Sí, le di el control de mi cuerpo,
No bastó ni un solo parpadeo
Para que comenzara a besarme el cuello,
Mientras inconscientemente derramaba finas
gotas de quina que se empezaban a alojar en mis recovecos.
El incesante sonido del segundero se
sincronizaba con cada inserción de su miembro.
Me estaba desnudando de par en par, sin sentir
el más mínimo remordimiento por abusar de su autoridad.
Ya estaba sometido a sus encantos,
no tenía
más remedio que aferrarme a su espalda sudorosa y trazar en ella,
la evidencia
de un gustoso placer que me hacía convalecer con cada roce de piel.

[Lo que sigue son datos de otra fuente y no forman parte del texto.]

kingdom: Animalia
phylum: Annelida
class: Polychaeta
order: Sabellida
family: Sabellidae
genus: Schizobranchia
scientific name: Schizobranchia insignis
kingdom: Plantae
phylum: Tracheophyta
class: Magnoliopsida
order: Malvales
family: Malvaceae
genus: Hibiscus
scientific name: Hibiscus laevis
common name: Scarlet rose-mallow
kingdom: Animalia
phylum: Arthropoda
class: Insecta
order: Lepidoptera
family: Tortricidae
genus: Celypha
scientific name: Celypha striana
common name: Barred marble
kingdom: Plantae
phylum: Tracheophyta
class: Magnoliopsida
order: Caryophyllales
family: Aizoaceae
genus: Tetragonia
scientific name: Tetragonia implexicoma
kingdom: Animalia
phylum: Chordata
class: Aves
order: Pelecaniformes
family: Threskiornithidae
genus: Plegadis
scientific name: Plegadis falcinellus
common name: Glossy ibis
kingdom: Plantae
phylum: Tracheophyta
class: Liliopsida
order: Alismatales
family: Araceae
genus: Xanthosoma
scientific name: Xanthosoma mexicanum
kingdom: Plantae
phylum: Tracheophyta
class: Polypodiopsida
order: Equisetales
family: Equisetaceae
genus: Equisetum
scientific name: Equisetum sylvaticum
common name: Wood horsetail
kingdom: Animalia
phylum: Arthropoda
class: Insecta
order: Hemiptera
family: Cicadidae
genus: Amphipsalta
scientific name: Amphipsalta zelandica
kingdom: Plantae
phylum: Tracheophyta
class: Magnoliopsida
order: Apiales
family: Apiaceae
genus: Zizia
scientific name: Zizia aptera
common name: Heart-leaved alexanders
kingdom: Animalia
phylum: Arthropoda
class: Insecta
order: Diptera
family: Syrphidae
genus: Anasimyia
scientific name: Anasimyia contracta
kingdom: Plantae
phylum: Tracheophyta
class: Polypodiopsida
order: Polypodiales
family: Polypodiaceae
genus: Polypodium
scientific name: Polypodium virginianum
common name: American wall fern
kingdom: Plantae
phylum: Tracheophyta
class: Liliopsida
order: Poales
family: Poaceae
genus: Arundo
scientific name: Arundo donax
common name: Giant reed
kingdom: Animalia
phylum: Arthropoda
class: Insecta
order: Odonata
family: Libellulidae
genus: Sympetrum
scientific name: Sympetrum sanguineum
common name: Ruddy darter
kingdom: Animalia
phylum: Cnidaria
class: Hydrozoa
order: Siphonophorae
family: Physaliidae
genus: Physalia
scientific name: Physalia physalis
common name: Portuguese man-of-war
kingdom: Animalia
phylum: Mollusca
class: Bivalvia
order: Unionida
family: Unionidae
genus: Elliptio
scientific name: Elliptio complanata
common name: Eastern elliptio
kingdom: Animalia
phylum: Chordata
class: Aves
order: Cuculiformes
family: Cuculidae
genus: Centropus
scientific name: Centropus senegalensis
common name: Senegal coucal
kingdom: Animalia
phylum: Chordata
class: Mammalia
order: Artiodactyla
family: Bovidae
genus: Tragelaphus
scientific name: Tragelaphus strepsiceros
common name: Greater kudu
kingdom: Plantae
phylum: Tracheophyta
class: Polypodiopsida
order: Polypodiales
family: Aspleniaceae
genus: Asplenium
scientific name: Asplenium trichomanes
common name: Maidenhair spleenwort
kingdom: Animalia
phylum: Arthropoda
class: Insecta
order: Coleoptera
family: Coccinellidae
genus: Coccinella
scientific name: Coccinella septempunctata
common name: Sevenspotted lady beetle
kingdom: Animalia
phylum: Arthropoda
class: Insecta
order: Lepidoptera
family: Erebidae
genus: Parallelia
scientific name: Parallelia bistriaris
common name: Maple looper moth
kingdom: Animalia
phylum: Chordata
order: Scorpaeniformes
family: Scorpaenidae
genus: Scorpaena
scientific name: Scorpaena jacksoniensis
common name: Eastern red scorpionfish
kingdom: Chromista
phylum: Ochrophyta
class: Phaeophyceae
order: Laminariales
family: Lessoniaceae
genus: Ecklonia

El acto continuaba con intensidad, y
en pleno
deleite tuvo la osadía de susurrarme sus manías al oído,
aunque ahí fue
interrumpido por un espasmódico gemido, que le hizo apreciar la humedad
que
emanaba de los rincones más profundos e imperceptibles de mi ser,
aumentando el
compás de nuestro regocijo,
que se teñía de una oscura perversidad que nunca
había sido contemplada jamás.
La noche se estaba consumiendo, nosotros nos
frotábamos a la luz de ella,
íbamos a nuestro ritmo, al ritmo de dos amantes
furtivos,
con dos cuerpos fundiéndose a término medio en un clímax repleto de
besos.
Mi corazón latía sin cesar mientras ella desmenuzaba lo poco que quedaba
de mi castidad.
Ya se estaba adentrado en mi ser, la miré como una presa que contempla
su finiquito,
pues ella era mi finiquito, todos sabían mi destino, y ella,
con
un inquebrantable vigor dejó hasta en la última penetración
unas imborrables
huellas de amor;
el vino atestiguó lo que había ocurrido en aquella habitación,
y no tuvo otra opción que embriagarse a medida que hacíamos el amor.